Search the entries below for the word "YCOORD", then copy each line in which it is found.
GIVEN RECORDS START
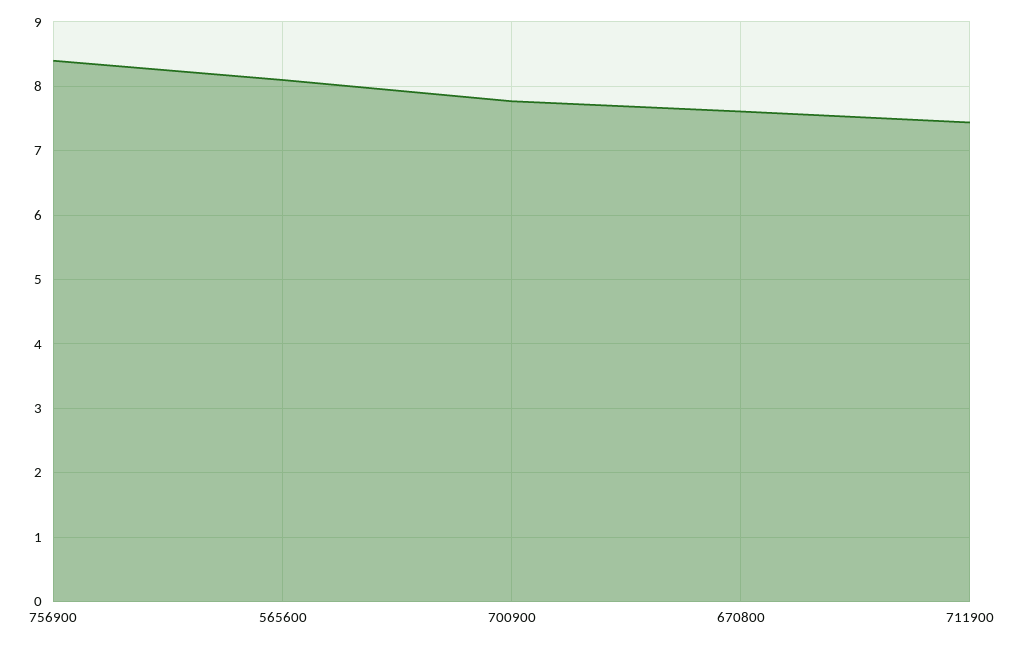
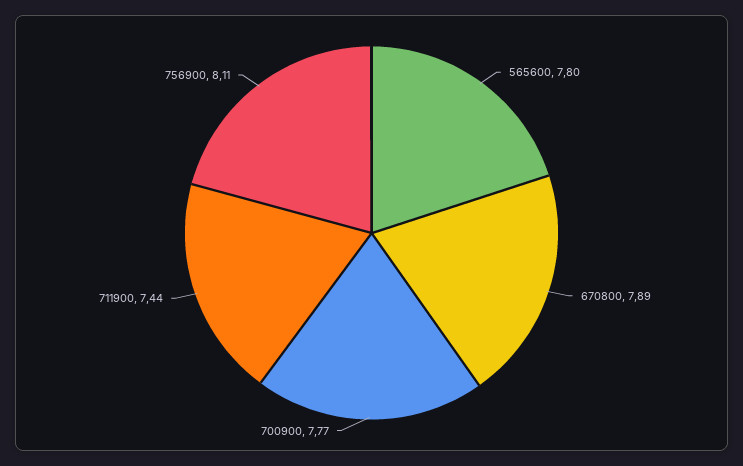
756900: 8.4 -> 8.11
565600: 8.1 -> 7.8
670800: 7.6 -> 7.89

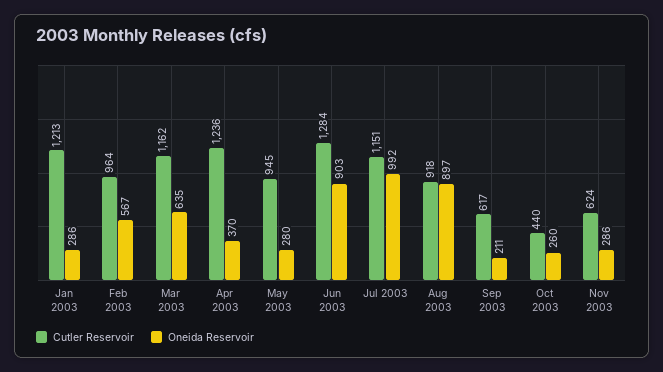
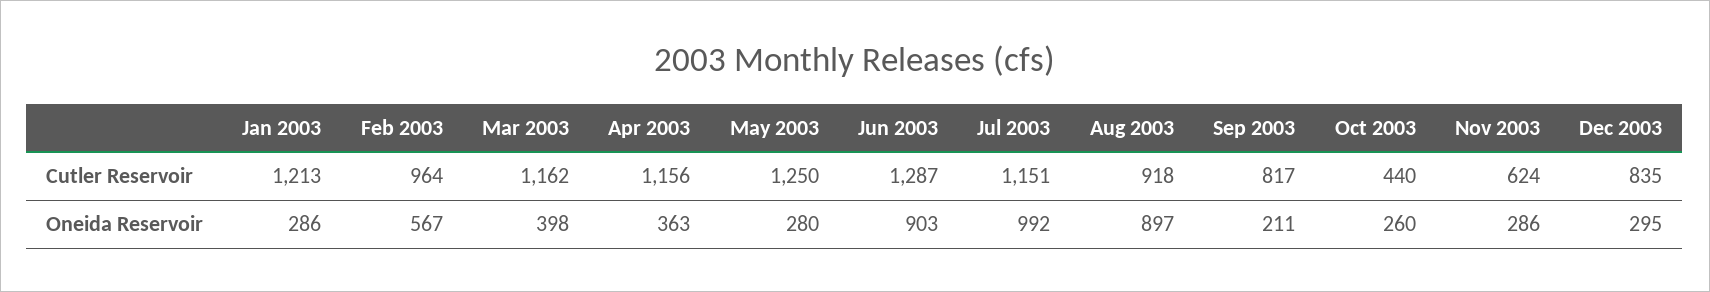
Oneida Reservoir, Mar 2003: 635 -> 398
Cutler Reservoir, Apr 2003: 1236 -> 1156
Oneida Reservoir, Apr 2003: 370 -> 363
Cutler Reservoir, May 2003: 945 -> 1250
Cutler Reservoir, Jun 2003: 1284 -> 1287
Cutler Reservoir, Sep 2003: 617 -> 817
Cutler Reservoir, Dec 2003: none -> 835
Oneida Reservoir, Dec 2003: none -> 295

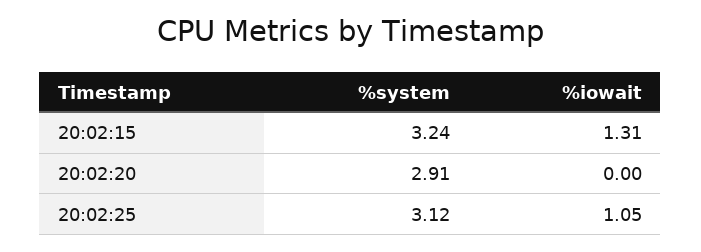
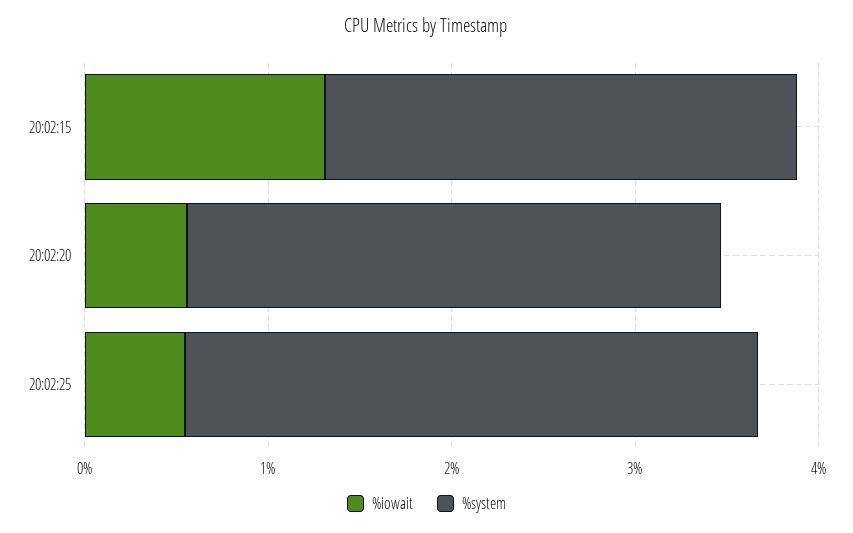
%system, 20:02:15: 3.24 -> 2.6
%iowait, 20:02:20: 0 -> 0.6
%iowait, 20:02:25: 1.05 -> 0.6

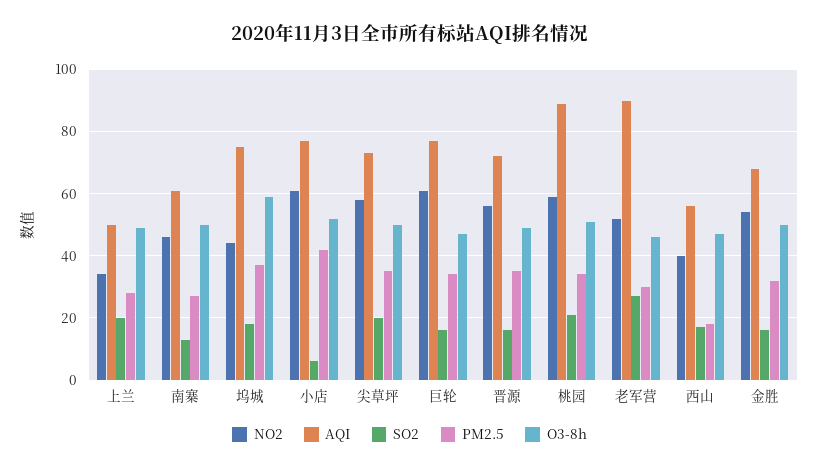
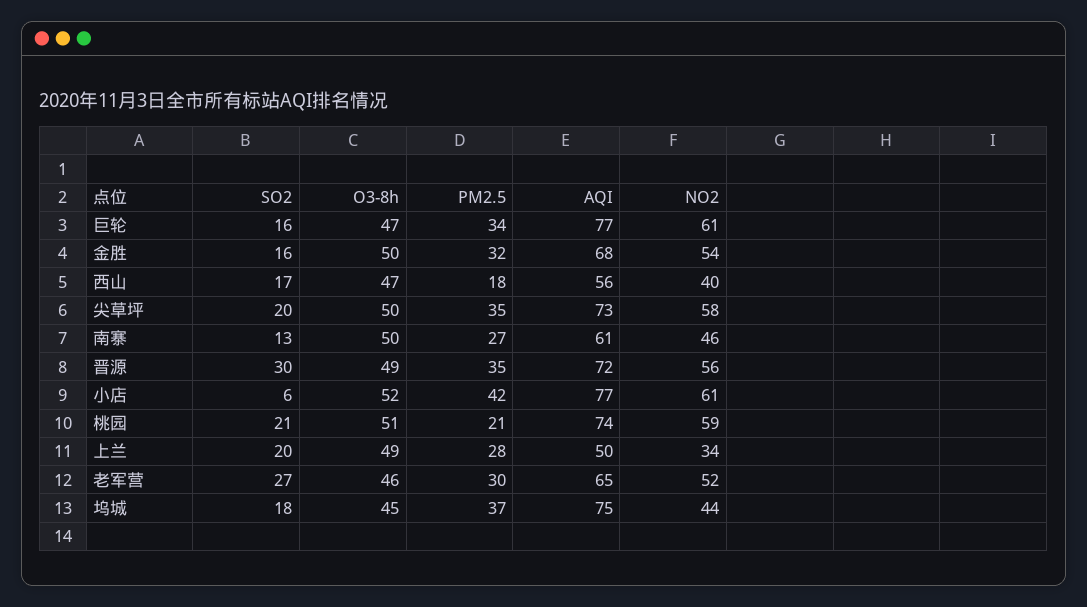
O3-8h, 坞城: 60 -> 45
SO2, 晋源: 15 -> 30
AQI, 桃园: 90 -> 74
PM2.5, 桃园: 35 -> 21
AQI, 老军营: 90 -> 65

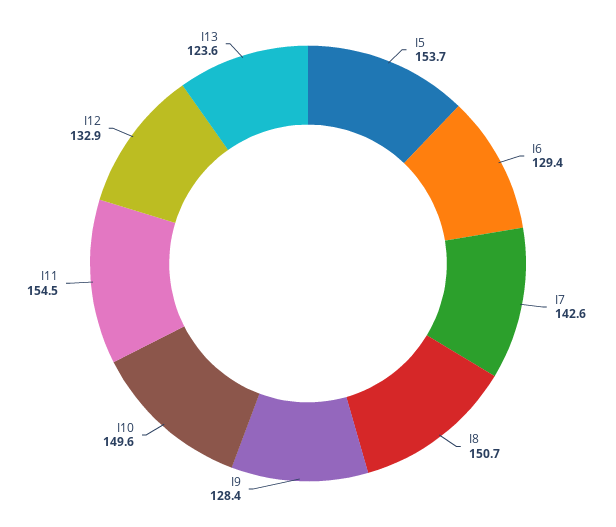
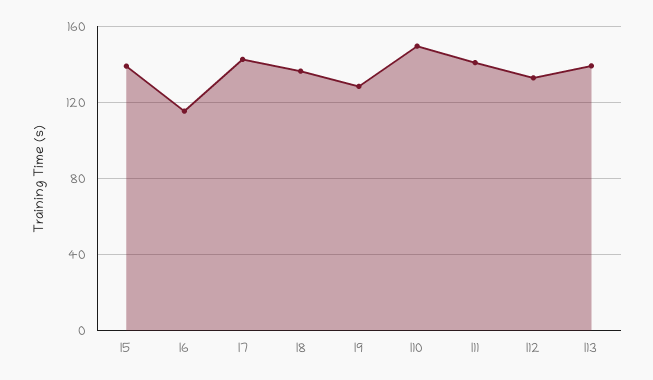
I5: 153.7 -> 140
I6: 129.4 -> 115
I8: 150.7 -> 135
I11: 154.5 -> 140
I13: 123.6 -> 140

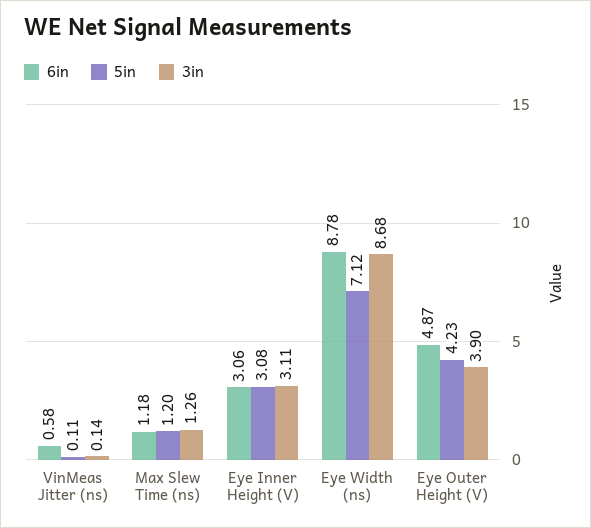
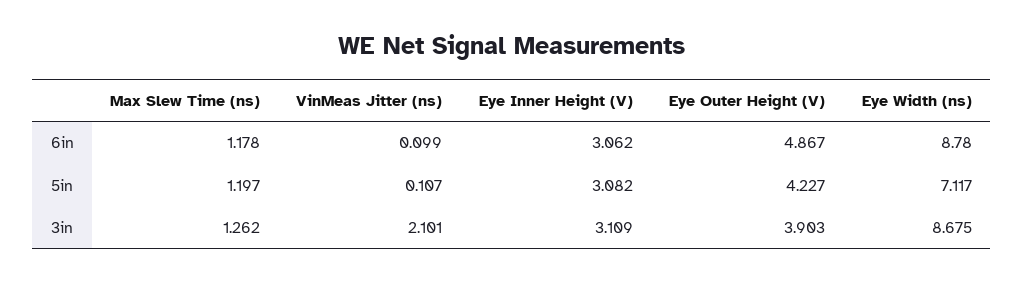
6in, VinMeas Jitter (ns): 0.58 -> 0.099
3in, VinMeas Jitter (ns): 0.14 -> 2.101

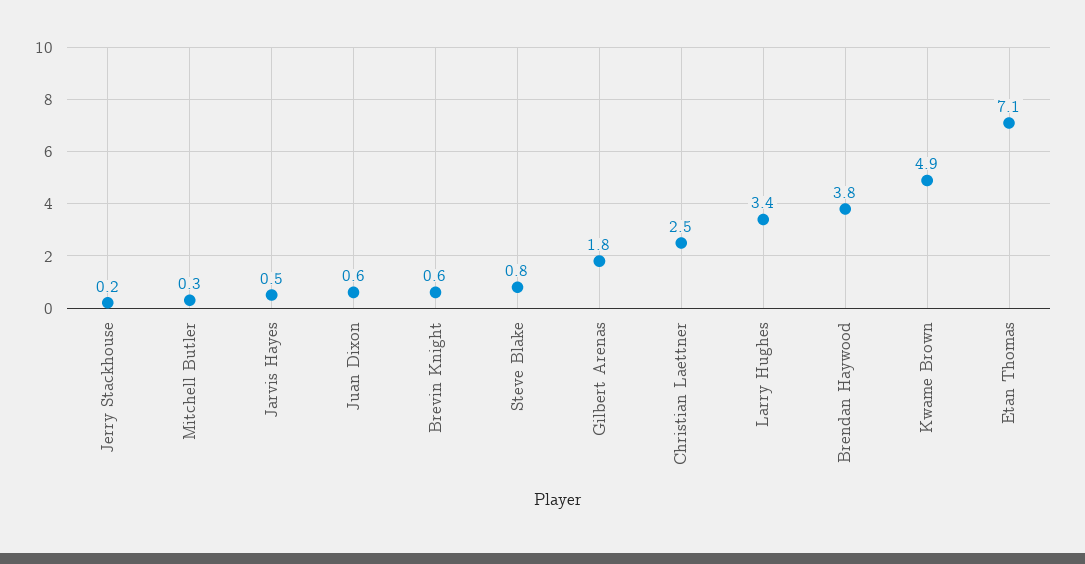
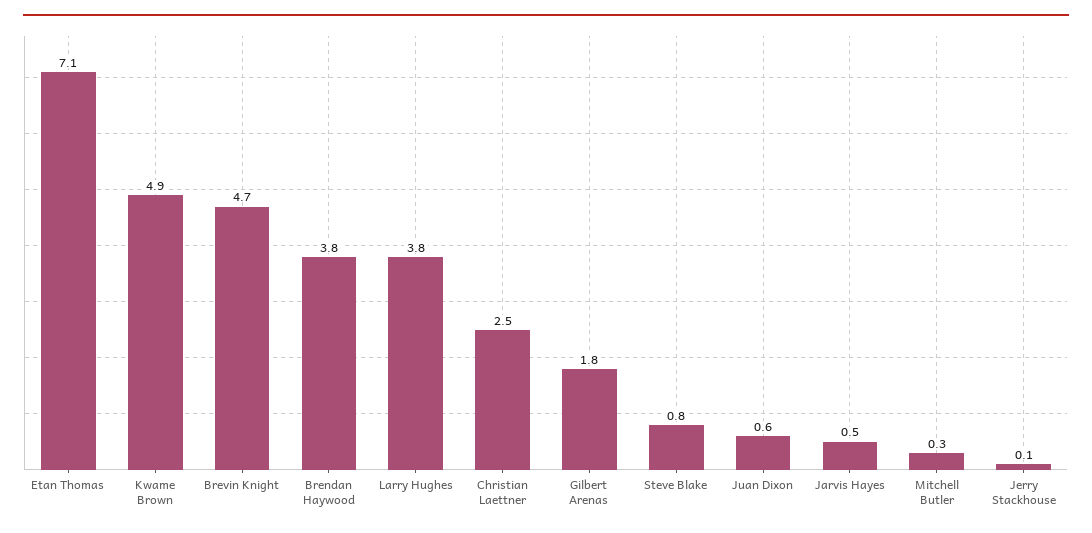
Jerry Stackhouse: 0.2 -> 0.1
Brevin Knight: 0.6 -> 4.7
Larry Hughes: 3.4 -> 3.8

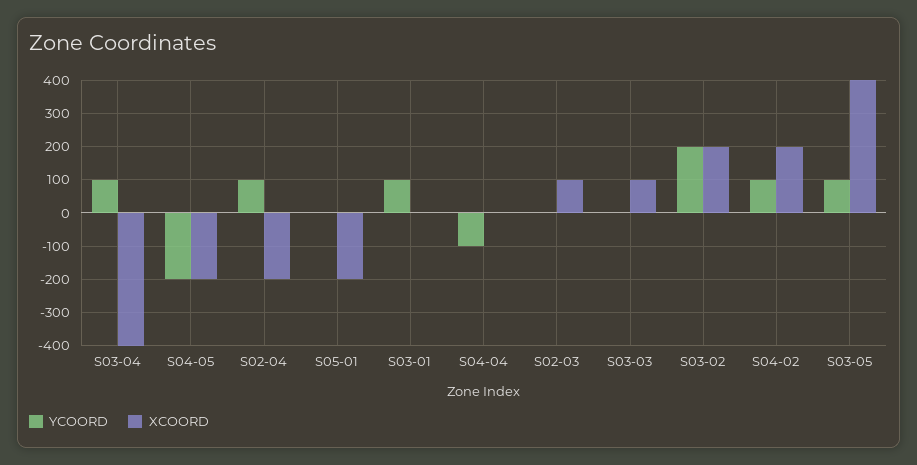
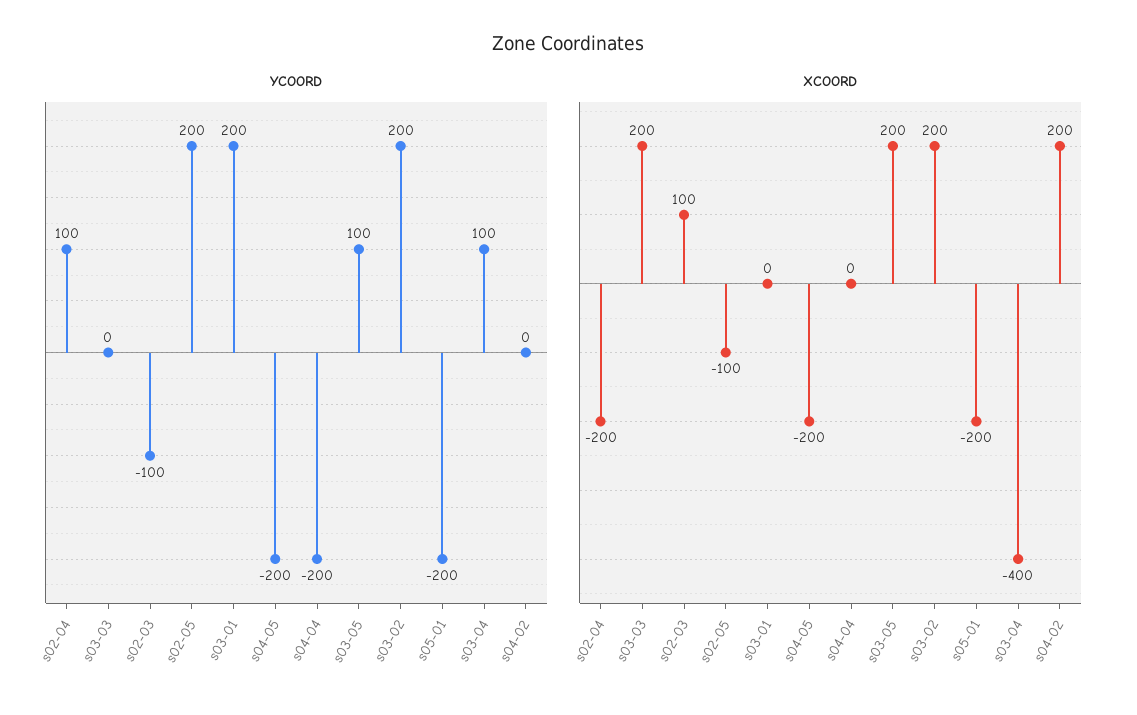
YCOORD, S05-01: 0 -> -200
YCOORD, S03-01: 100 -> 200
YCOORD, S04-04: -100 -> -200
YCOORD, S02-03: 0 -> -100
XCOORD, S03-03: 100 -> 200
YCOORD, S04-02: 100 -> 0
XCOORD, S03-05: 400 -> 200
YCOORD, s02-05: none -> 200
XCOORD, s02-05: none -> -100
GIVEN RECORDS END
■ **PROBLEM SOLUTION**
YCOORD, S05-01: 0 -> -200
YCOORD, S03-01: 100 -> 200
YCOORD, S04-04: -100 -> -200
YCOORD, S02-03: 0 -> -100
YCOORD, S04-02: 100 -> 0
YCOORD, s02-05: none -> 200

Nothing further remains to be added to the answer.